▸ EXCERPT:
Afghan police arrive at the site of a suicide attack in Herat province April 10, 2012. —Reuters Photo

HERAT: At least 15 people were killed and 33 wounded in two suicide attacks targeting police and government offices in Afghanistan just hours apart on Tuesday, officials said.

Eleven people died and 28 were wounded when two suicide attackers rammed a car bomb into a government compound near the western city of Herat, the interior ministry said.

Provincial police chief Sayed Agha Saqeb told reporters that the bombers were being pursued by police when they detonated the vehicle at the entrance to the Guzara district compound along the road from the airport to the city.

“The car was under our surveillance. It was ordered twice to stop but they didn’t stop,” said the police chief.

“There were two individuals in the car, one was wearing a burqa. One of the bombers is totally shattered and the other person’s body is still there with his (suicide) vest still unexploded.” The dead included two policemen, an intelligence officer and six civilians, the police chief said.

Just hours later, four policemen died when three suicide bombers stormed their compound in the southern province of Helmand, a local government spokesman said.

Two of the bombers set off explosives strapped to their bodies and a third was shot dead by police guarding the Musa Qala police offices in the troubled province, Daud Ahmadi, the spokesman for the provincial administration told AFP.

“Three suicide attackers entered the police compound in Musa Qala district of Helmand. Two of them detonated their explosives, one was killed by police,” Ahmadi told AFP.

▸ EXERCISE INSTRUCTIONS:
- A) List each place name that appears in the report on the suicide attacks in Afghanistan, giving each one only once.
- B) Write the next few paragraphs of the news report on the suicide attacks in Afghanistan, picking up after its final quotation from Ahmadi.

(Records from a dataset)
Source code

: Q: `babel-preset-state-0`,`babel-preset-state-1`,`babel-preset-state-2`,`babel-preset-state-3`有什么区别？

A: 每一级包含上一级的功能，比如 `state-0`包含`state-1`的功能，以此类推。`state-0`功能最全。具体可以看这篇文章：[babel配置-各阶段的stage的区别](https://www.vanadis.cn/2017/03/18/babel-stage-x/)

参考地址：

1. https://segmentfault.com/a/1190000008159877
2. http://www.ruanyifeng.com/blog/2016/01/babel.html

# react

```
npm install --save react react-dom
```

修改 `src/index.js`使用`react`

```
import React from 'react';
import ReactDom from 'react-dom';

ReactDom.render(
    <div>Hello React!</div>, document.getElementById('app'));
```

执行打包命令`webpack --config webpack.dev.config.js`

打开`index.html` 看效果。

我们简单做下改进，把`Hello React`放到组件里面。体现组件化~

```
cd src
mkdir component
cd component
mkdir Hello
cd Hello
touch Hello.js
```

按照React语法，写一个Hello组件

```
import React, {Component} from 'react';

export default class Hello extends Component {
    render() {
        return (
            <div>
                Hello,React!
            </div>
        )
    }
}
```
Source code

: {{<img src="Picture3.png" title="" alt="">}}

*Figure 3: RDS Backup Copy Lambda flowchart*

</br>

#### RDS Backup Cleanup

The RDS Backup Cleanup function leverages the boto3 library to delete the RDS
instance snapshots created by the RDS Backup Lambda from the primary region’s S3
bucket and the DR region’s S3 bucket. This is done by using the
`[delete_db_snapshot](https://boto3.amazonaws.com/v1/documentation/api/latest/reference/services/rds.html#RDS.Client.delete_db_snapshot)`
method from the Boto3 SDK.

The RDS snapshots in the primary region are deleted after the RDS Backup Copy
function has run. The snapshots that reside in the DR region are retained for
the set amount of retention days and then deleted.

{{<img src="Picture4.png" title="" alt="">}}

▸ ANSWERS IN ORDER:
- A) Herat, Afghanistan, Guzara, Helmand, Musa Qala

- B)
Police chief Abdul Wali and four others were wounded in the attack, he said.

In the Herat bombing, most of the victims were civilians visiting the local administration offices on business, an official said.

An AFP reporter, among the first to arrive at the scene, said he saw bodies strewn among rubble and pieces of metal from the bombers’ car.

Another witness told AFP that women and children were present when the bombing happened.

“Shortly before it happened, I saw some women and children there. After the bombing I saw up to 10 people lying in blood,” the witness told AFP.

There was no immediate claim of responsibility for either attack, but suicide bombings are a hallmark of Taliban insurgents fighting to topple the Western-backed government of President Hamid karzai.

Herat, a business hub on the Iranian border, is normally relatively peaceful as most Taliban attacks are concentrated in their strongholds in the south of the country, including Helmand.

But the start of the new “fighting season” this spring has also seen a major attack in the northern province of Faryab last week, in which three US soldiers and seven Afghans were killed. That attack was claimed by the Taliban.

Also last week, a Taliban suicide bombing killed a local councilor and key ally of Karzai’s in the eastern province of Kunar.

Nato has some 130,000 US-led troops fighting the insurgency, which began when the Taliban were ousted from power in a 2001 invasion in the wake of the al Qaeda attacks on New York and Washington.

But civilians bear the brunt of the war. In February, the United Nations said civilian deaths from the Afghan conflict reached a record high in 2011, when 3,021 civilians died – mostly at the hands of insurgents – up eight per cent from 2,790 in 2010.